In South Sudan, 77% of the country had at least one month of drought last year and half the country was in extreme drought for at least six months. At the same time, more than 700,000 people have been affected by flooding.
“Things are deteriorating,” says village elder, Nyakuma. “When we go in the water, we get sick. And the food we eat isn’t nutritious enough”.
Nyakuma has caught malaria twice in a matter of months.
Her family lost their entire cattle herd after flooding last year and now survive on government aid along with anything they can forage.
“Eating this is like eating mud,” says Sunday, Nyakuma’s husband, as he searches floodwater for the roots of waterlillies.
During a drought, rivers and lakes dry up and the soil gets scorched, meaning it hardens and loses plant cover. If heavy rain follows, water cannot soak into the ground and instead runs off, causing flash flooding.

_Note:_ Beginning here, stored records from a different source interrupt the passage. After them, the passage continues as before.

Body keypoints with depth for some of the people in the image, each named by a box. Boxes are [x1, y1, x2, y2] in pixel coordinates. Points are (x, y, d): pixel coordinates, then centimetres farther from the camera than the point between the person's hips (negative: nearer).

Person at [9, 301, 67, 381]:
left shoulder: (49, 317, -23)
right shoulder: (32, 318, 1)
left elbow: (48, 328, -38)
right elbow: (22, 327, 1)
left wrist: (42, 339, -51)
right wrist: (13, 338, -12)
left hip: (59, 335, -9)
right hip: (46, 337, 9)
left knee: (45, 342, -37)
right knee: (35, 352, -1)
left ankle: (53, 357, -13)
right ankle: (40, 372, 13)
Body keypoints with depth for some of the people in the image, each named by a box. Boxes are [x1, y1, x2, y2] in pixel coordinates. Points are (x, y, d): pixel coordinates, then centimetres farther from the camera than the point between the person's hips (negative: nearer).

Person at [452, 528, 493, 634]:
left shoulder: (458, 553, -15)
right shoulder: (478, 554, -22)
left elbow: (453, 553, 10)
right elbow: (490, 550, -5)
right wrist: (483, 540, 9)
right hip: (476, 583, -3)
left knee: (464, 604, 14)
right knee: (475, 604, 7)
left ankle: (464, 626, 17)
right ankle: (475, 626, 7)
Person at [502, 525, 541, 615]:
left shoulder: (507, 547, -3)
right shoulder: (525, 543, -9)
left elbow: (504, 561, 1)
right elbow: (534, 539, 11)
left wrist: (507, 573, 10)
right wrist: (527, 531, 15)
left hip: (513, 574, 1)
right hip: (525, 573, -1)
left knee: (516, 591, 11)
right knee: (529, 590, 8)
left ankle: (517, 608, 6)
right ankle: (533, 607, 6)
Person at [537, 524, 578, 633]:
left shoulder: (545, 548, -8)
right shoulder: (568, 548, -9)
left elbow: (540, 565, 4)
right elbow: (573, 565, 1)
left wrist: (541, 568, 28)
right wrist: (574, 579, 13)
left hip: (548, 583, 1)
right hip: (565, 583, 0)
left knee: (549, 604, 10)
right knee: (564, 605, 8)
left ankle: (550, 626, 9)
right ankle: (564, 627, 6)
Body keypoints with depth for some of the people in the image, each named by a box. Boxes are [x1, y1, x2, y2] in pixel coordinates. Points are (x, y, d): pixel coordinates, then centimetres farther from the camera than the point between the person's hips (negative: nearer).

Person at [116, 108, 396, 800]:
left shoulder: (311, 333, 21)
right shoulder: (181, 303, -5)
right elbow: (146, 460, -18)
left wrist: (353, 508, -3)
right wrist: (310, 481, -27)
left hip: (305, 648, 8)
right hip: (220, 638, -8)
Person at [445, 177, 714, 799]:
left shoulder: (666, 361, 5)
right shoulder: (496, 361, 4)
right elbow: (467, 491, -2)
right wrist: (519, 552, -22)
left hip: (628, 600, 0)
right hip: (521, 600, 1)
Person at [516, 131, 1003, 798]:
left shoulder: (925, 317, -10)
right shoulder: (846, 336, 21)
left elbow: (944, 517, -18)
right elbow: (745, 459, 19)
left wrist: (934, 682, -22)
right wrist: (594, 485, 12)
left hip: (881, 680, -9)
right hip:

“Plants can adapt to extreme drought, to an extent anyway, but flooding really disrupts their physiology,” adds Romanello. “It is really bad for food security and the agricultural sector.”

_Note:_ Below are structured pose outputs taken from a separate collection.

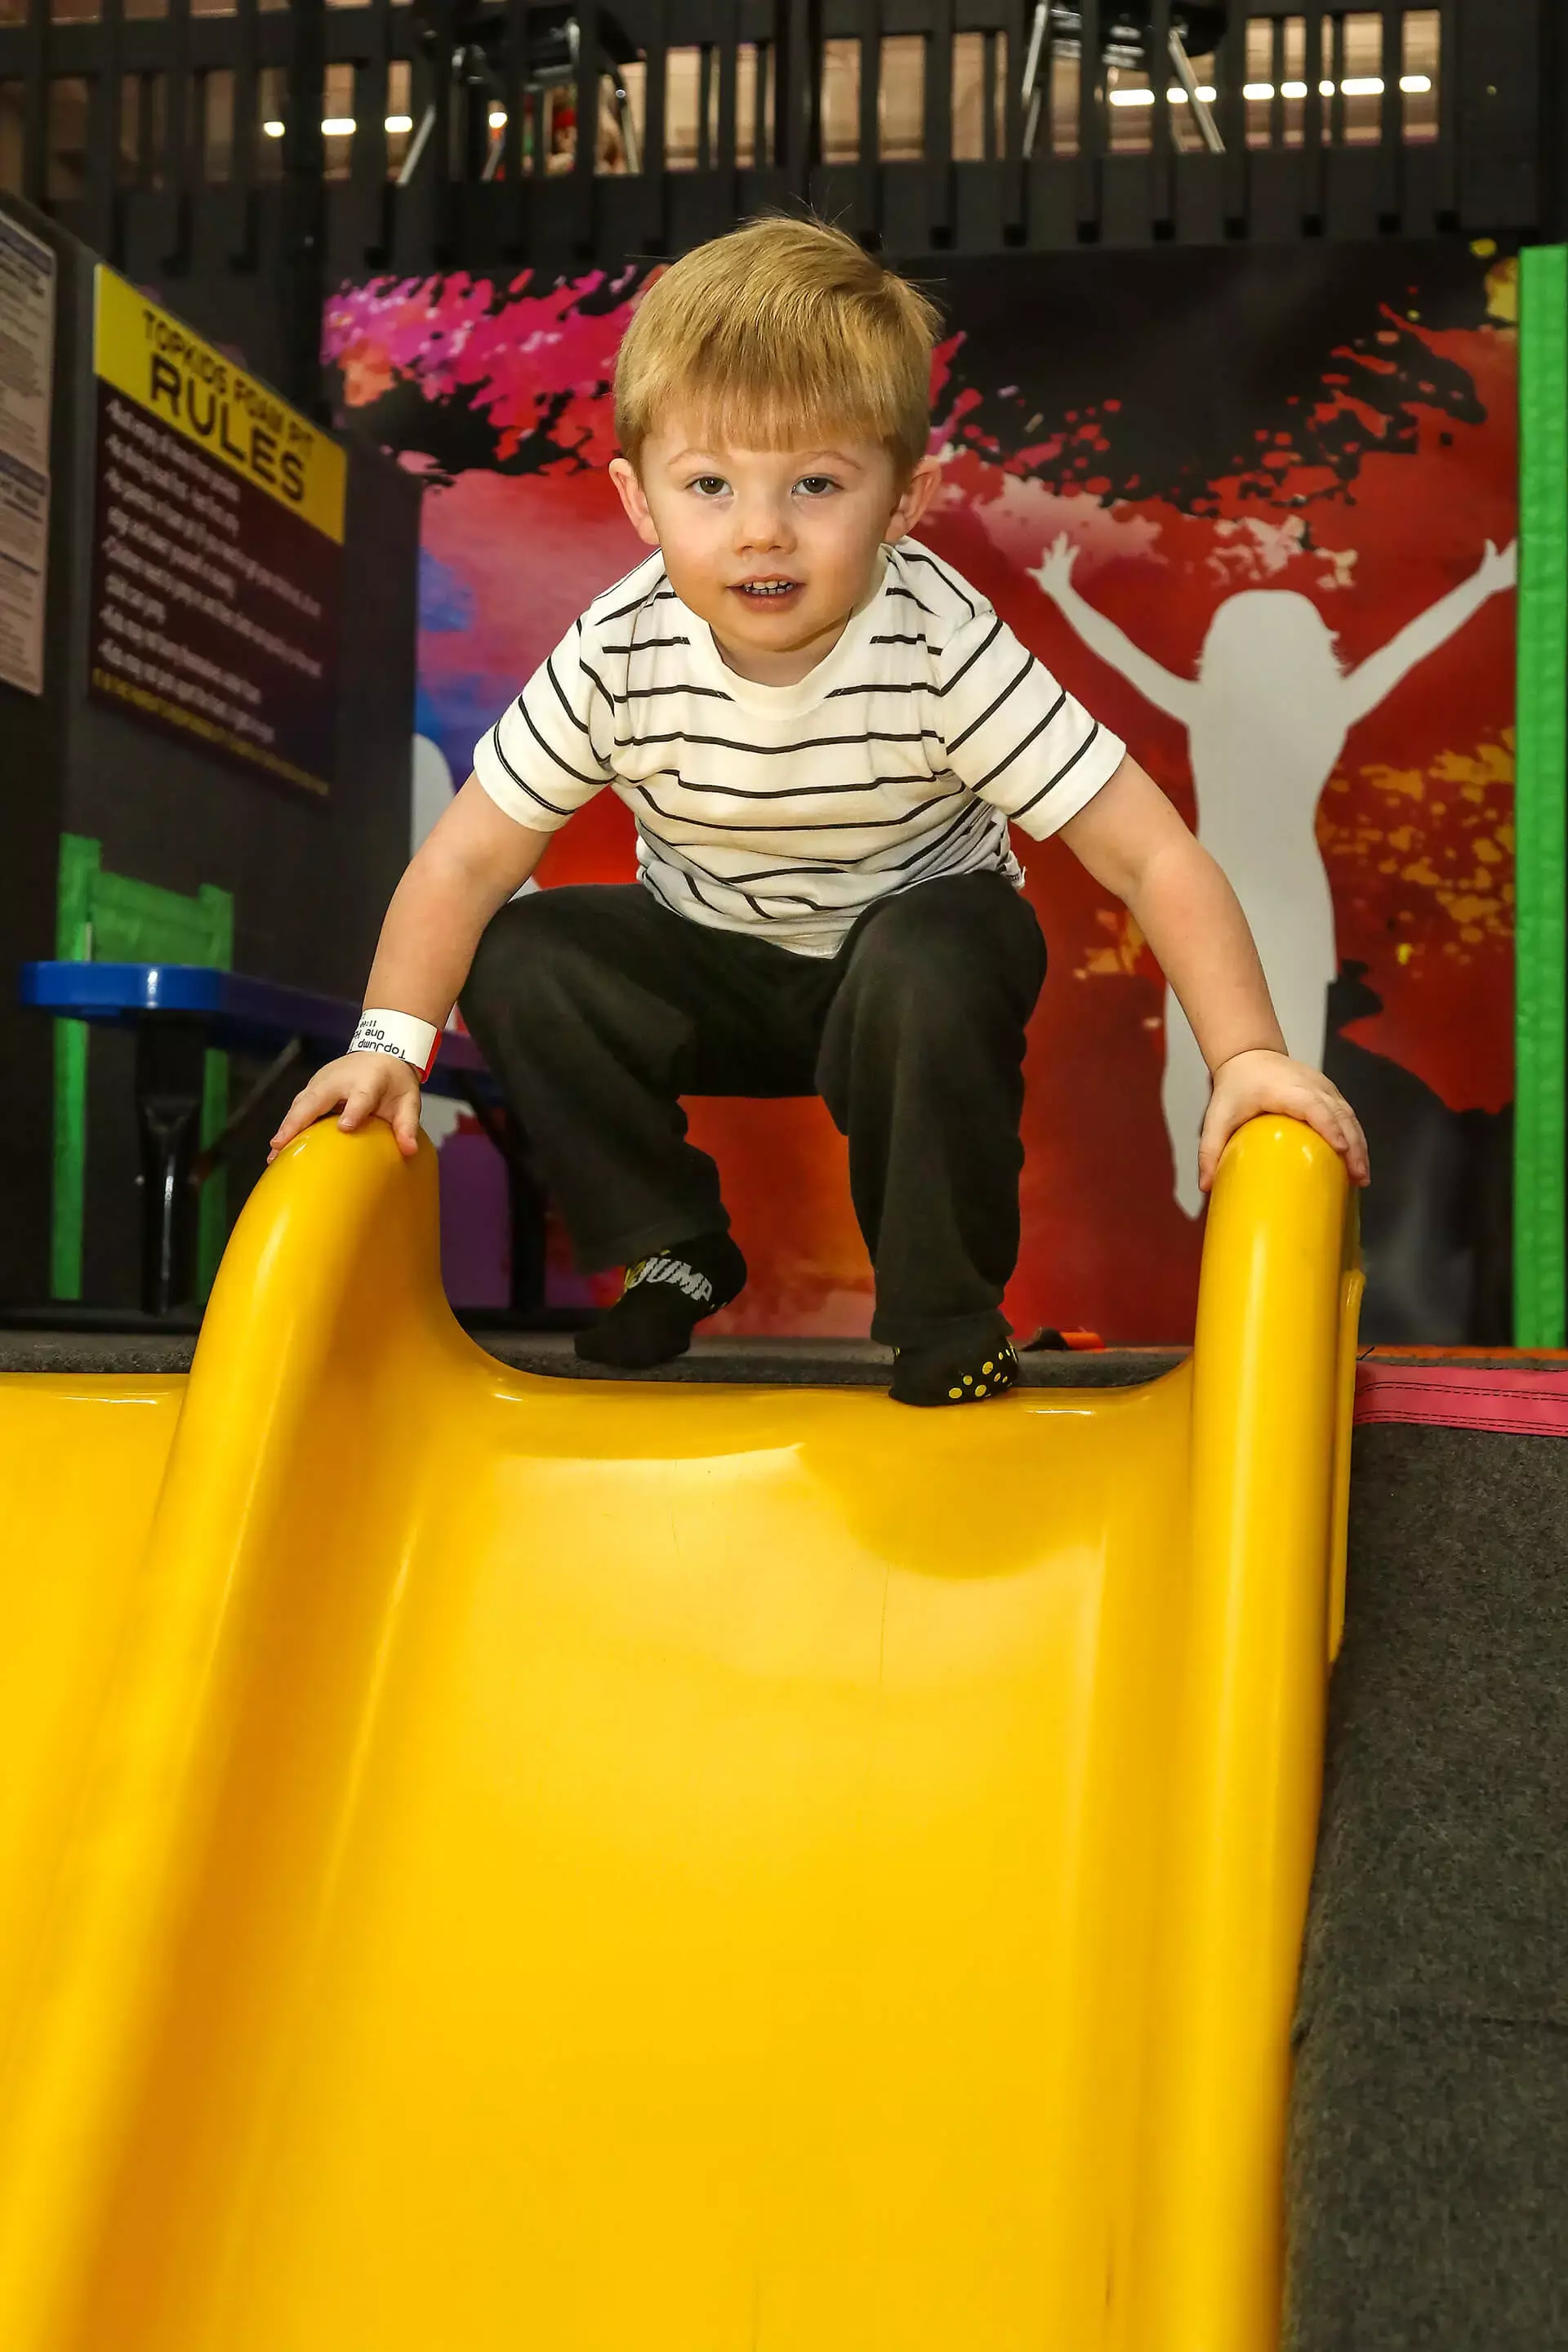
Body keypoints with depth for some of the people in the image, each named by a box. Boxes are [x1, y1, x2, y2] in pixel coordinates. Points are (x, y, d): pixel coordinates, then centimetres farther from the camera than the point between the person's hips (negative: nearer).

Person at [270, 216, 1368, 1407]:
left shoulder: (941, 652, -29)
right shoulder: (619, 659, -22)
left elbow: (1156, 857, -29)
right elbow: (468, 860, -13)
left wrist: (1249, 1056, -37)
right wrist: (390, 1043, -23)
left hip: (912, 951, -3)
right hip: (713, 966, 3)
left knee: (931, 965, -36)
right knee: (516, 962, -19)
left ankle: (947, 1312, -12)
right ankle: (671, 1246, 4)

Unless we can reduce emissions of greenhouse gases and stop the global temperature from rising further, we can expect more drought and more intense rain. 2023 was the hottest year on record.
“At the moment, we are still in a position to just about adapt to the changes in the climate. But it is going to get to a point where we will reach the limit of our capacity. Then we will see a lot of unavoidable impacts,” says Romanello.
“The higher we allow the global temperature to go, the worse things are going to be”.